WORK TO COMPLETE
Restate the records below word for word, and omit the images they hold.

THE INPUT
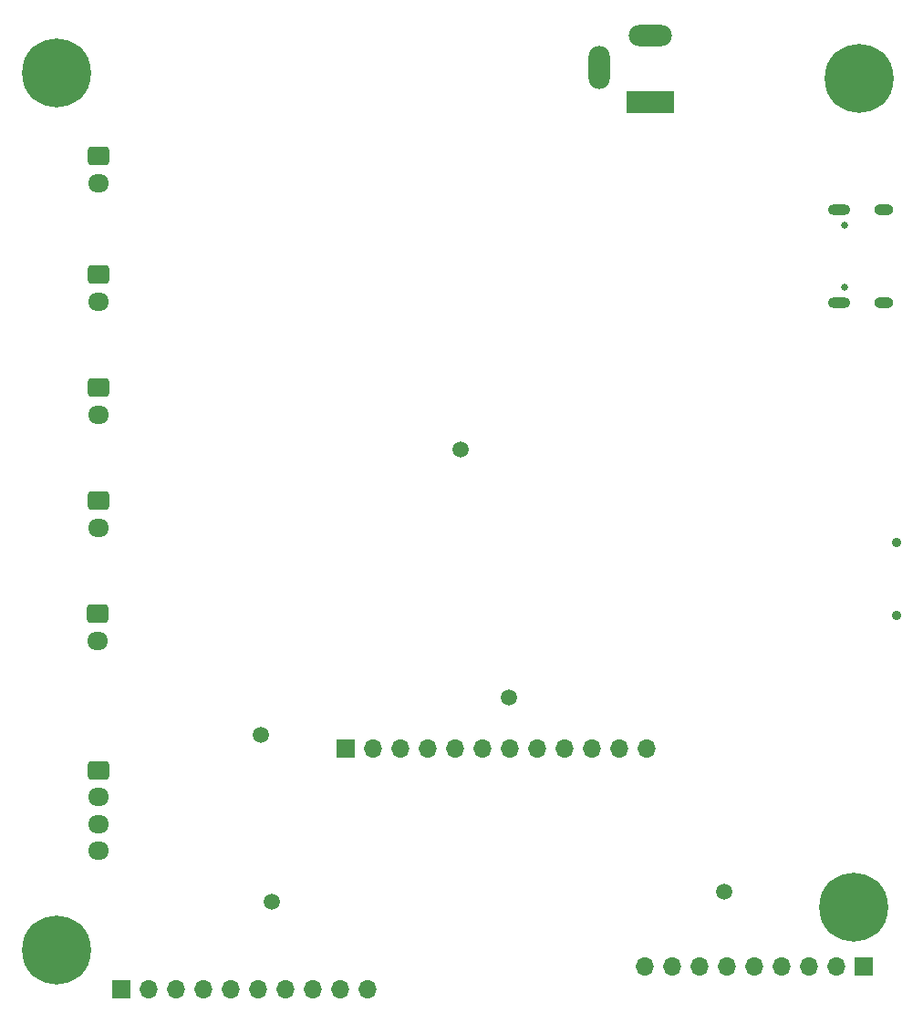
<source format=gbr>
%TF.GenerationSoftware,KiCad,Pcbnew,8.0.6*%
%TF.CreationDate,2024-11-20T22:28:01-08:00*%
%TF.ProjectId,project_rev5,70726f6a-6563-4745-9f72-6576352e6b69,REV5*%
%TF.SameCoordinates,Original*%
%TF.FileFunction,Soldermask,Bot*%
%TF.FilePolarity,Negative*%
%FSLAX46Y46*%
G04 Gerber Fmt 4.6, Leading zero omitted, Abs format (unit mm)*
G04 Created by KiCad (PCBNEW 8.0.6) date 2024-11-20 22:28:01*
%MOMM*%
%LPD*%
G01*
G04 APERTURE LIST*
G04 Aperture macros list*
%AMRoundRect*
0 Rectangle with rounded corners*
0 $1 Rounding radius*
0 $2 $3 $4 $5 $6 $7 $8 $9 X,Y pos of 4 corners*
0 Add a 4 corners polygon primitive as box body*
4,1,4,$2,$3,$4,$5,$6,$7,$8,$9,$2,$3,0*
0 Add four circle primitives for the rounded corners*
1,1,$1+$1,$2,$3*
1,1,$1+$1,$4,$5*
1,1,$1+$1,$6,$7*
1,1,$1+$1,$8,$9*
0 Add four rect primitives between the rounded corners*
20,1,$1+$1,$2,$3,$4,$5,0*
20,1,$1+$1,$4,$5,$6,$7,0*
20,1,$1+$1,$6,$7,$8,$9,0*
20,1,$1+$1,$8,$9,$2,$3,0*%
G04 Aperture macros list end*
%ADD10O,2.000000X4.000000*%
%ADD11O,4.000000X2.000000*%
%ADD12R,4.500000X2.000000*%
%ADD13C,0.900000*%
%ADD14C,0.650000*%
%ADD15O,2.100000X1.000000*%
%ADD16O,1.800000X1.000000*%
%ADD17C,6.400000*%
%ADD18C,1.500000*%
%ADD19RoundRect,0.250000X-0.725000X0.600000X-0.725000X-0.600000X0.725000X-0.600000X0.725000X0.600000X0*%
%ADD20O,1.950000X1.700000*%
%ADD21R,1.700000X1.700000*%
%ADD22O,1.700000X1.700000*%
G04 APERTURE END LIST*
D10*
%TO.C,J1*%
X96400000Y-71500000D03*
D11*
X101100000Y-68500000D03*
D12*
X101100000Y-74700000D03*
%TD*%
D13*
%TO.C,SW4*%
X124000000Y-122400000D03*
X124000000Y-115600000D03*
%TD*%
D14*
%TO.C,J8*%
X119145000Y-91890000D03*
X119145000Y-86110000D03*
D15*
X118645000Y-93320000D03*
D16*
X122825000Y-93320000D03*
D15*
X118645000Y-84680000D03*
D16*
X122825000Y-84680000D03*
%TD*%
D17*
%TO.C,H2*%
X120500000Y-72500000D03*
%TD*%
D18*
%TO.C,TP_BOOT1*%
X88000000Y-130000000D03*
%TD*%
D19*
%TO.C,J2*%
X49900000Y-136750000D03*
D20*
X49900000Y-139250000D03*
X49900000Y-141750000D03*
X49900000Y-144250000D03*
%TD*%
D17*
%TO.C,H3*%
X120000000Y-149500000D03*
%TD*%
D21*
%TO.C,J12*%
X72860000Y-134770000D03*
D22*
X75400000Y-134770000D03*
X77940000Y-134770000D03*
X80480000Y-134770000D03*
X83020000Y-134770000D03*
X85560000Y-134770000D03*
X88100000Y-134770000D03*
X90640000Y-134770000D03*
X93180000Y-134770000D03*
X95720000Y-134770000D03*
X98260000Y-134770000D03*
X100800000Y-134770000D03*
%TD*%
D18*
%TO.C,TP_AND1*%
X83500000Y-107000000D03*
%TD*%
D19*
%TO.C,J4*%
X49900000Y-101250000D03*
D20*
X49900000Y-103750000D03*
%TD*%
D19*
%TO.C,J5*%
X49900000Y-111750000D03*
D20*
X49900000Y-114250000D03*
%TD*%
D18*
%TO.C,TP_LCELL_VCC1*%
X66000000Y-149000000D03*
%TD*%
D21*
%TO.C,J10*%
X120940000Y-155000000D03*
D22*
X118400000Y-155000000D03*
X115860000Y-155000000D03*
X113320000Y-155000000D03*
X110780000Y-155000000D03*
X108240000Y-155000000D03*
X105700000Y-155000000D03*
X103160000Y-155000000D03*
X100620000Y-155000000D03*
%TD*%
D19*
%TO.C,J3*%
X49900000Y-90750000D03*
D20*
X49900000Y-93250000D03*
%TD*%
D18*
%TO.C,TP_PU_EN1*%
X108000000Y-148000000D03*
%TD*%
D19*
%TO.C,J6*%
X49800000Y-122250000D03*
D20*
X49800000Y-124750000D03*
%TD*%
D17*
%TO.C,H1*%
X46000000Y-72000000D03*
%TD*%
%TO.C,H4*%
X46000000Y-153500000D03*
%TD*%
D19*
%TO.C,J7*%
X49900000Y-79750000D03*
D20*
X49900000Y-82250000D03*
%TD*%
D21*
%TO.C,J11*%
X52050000Y-157120000D03*
D22*
X54590000Y-157120000D03*
X57130000Y-157120000D03*
X59670000Y-157120000D03*
X62210000Y-157120000D03*
X64750000Y-157120000D03*
X67290000Y-157120000D03*
X69830000Y-157120000D03*
X72370000Y-157120000D03*
X74910000Y-157120000D03*
%TD*%
D18*
%TO.C,TP_ADC2*%
X65000000Y-133500000D03*
%TD*%
M02*

</source>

WRITTEN ANSWER
<source format=gbr>
%TF.GenerationSoftware,KiCad,Pcbnew,8.0.6*%
%TF.CreationDate,2024-11-20T22:28:01-08:00*%
%TF.ProjectId,project_rev5,70726f6a-6563-4745-9f72-6576352e6b69,REV5*%
%TF.SameCoordinates,Original*%
%TF.FileFunction,Soldermask,Bot*%
%TF.FilePolarity,Negative*%
%FSLAX46Y46*%
G04 Gerber Fmt 4.6, Leading zero omitted, Abs format (unit mm)*
G04 Created by KiCad (PCBNEW 8.0.6) date 2024-11-20 22:28:01*
%MOMM*%
%LPD*%
G01*
G04 APERTURE LIST*
G04 Aperture macros list*
%AMRoundRect*
0 Rectangle with rounded corners*
0 $1 Rounding radius*
0 $2 $3 $4 $5 $6 $7 $8 $9 X,Y pos of 4 corners*
0 Add a 4 corners polygon primitive as box body*
4,1,4,$2,$3,$4,$5,$6,$7,$8,$9,$2,$3,0*
0 Add four circle primitives for the rounded corners*
1,1,$1+$1,$2,$3*
1,1,$1+$1,$4,$5*
1,1,$1+$1,$6,$7*
1,1,$1+$1,$8,$9*
0 Add four rect primitives between the rounded corners*
20,1,$1+$1,$2,$3,$4,$5,0*
20,1,$1+$1,$4,$5,$6,$7,0*
20,1,$1+$1,$6,$7,$8,$9,0*
20,1,$1+$1,$8,$9,$2,$3,0*%
G04 Aperture macros list end*
%ADD10O,2.000000X4.000000*%
%ADD11O,4.000000X2.000000*%
%ADD12R,4.500000X2.000000*%
%ADD13C,0.900000*%
%ADD14C,0.650000*%
%ADD15O,2.100000X1.000000*%
%ADD16O,1.800000X1.000000*%
%ADD17C,6.400000*%
%ADD18C,1.500000*%
%ADD19RoundRect,0.250000X-0.725000X0.600000X-0.725000X-0.600000X0.725000X-0.600000X0.725000X0.600000X0*%
%ADD20O,1.950000X1.700000*%
%ADD21R,1.700000X1.700000*%
%ADD22O,1.700000X1.700000*%
G04 APERTURE END LIST*
D10*
%TO.C,J1*%
X96400000Y-71500000D03*
D11*
X101100000Y-68500000D03*
D12*
X101100000Y-74700000D03*
%TD*%
D13*
%TO.C,SW4*%
X124000000Y-122400000D03*
X124000000Y-115600000D03*
%TD*%
D14*
%TO.C,J8*%
X119145000Y-91890000D03*
X119145000Y-86110000D03*
D15*
X118645000Y-93320000D03*
D16*
X122825000Y-93320000D03*
D15*
X118645000Y-84680000D03*
D16*
X122825000Y-84680000D03*
%TD*%
D17*
%TO.C,H2*%
X120500000Y-72500000D03*
%TD*%
D18*
%TO.C,TP_BOOT1*%
X88000000Y-130000000D03*
%TD*%
D19*
%TO.C,J2*%
X49900000Y-136750000D03*
D20*
X49900000Y-139250000D03*
X49900000Y-141750000D03*
X49900000Y-144250000D03*
%TD*%
D17*
%TO.C,H3*%
X120000000Y-149500000D03*
%TD*%
D21*
%TO.C,J12*%
X72860000Y-134770000D03*
D22*
X75400000Y-134770000D03*
X77940000Y-134770000D03*
X80480000Y-134770000D03*
X83020000Y-134770000D03*
X85560000Y-134770000D03*
X88100000Y-134770000D03*
X90640000Y-134770000D03*
X93180000Y-134770000D03*
X95720000Y-134770000D03*
X98260000Y-134770000D03*
X100800000Y-134770000D03*
%TD*%
D18*
%TO.C,TP_AND1*%
X83500000Y-107000000D03*
%TD*%
D19*
%TO.C,J4*%
X49900000Y-101250000D03*
D20*
X49900000Y-103750000D03*
%TD*%
D19*
%TO.C,J5*%
X49900000Y-111750000D03*
D20*
X49900000Y-114250000D03*
%TD*%
D18*
%TO.C,TP_LCELL_VCC1*%
X66000000Y-149000000D03*
%TD*%
D21*
%TO.C,J10*%
X120940000Y-155000000D03*
D22*
X118400000Y-155000000D03*
X115860000Y-155000000D03*
X113320000Y-155000000D03*
X110780000Y-155000000D03*
X108240000Y-155000000D03*
X105700000Y-155000000D03*
X103160000Y-155000000D03*
X100620000Y-155000000D03*
%TD*%
D19*
%TO.C,J3*%
X49900000Y-90750000D03*
D20*
X49900000Y-93250000D03*
%TD*%
D18*
%TO.C,TP_PU_EN1*%
X108000000Y-148000000D03*
%TD*%
D19*
%TO.C,J6*%
X49800000Y-122250000D03*
D20*
X49800000Y-124750000D03*
%TD*%
D17*
%TO.C,H1*%
X46000000Y-72000000D03*
%TD*%
%TO.C,H4*%
X46000000Y-153500000D03*
%TD*%
D19*
%TO.C,J7*%
X49900000Y-79750000D03*
D20*
X49900000Y-82250000D03*
%TD*%
D21*
%TO.C,J11*%
X52050000Y-157120000D03*
D22*
X54590000Y-157120000D03*
X57130000Y-157120000D03*
X59670000Y-157120000D03*
X62210000Y-157120000D03*
X64750000Y-157120000D03*
X67290000Y-157120000D03*
X69830000Y-157120000D03*
X72370000Y-157120000D03*
X74910000Y-157120000D03*
%TD*%
D18*
%TO.C,TP_ADC2*%
X65000000Y-133500000D03*
%TD*%
M02*

</source>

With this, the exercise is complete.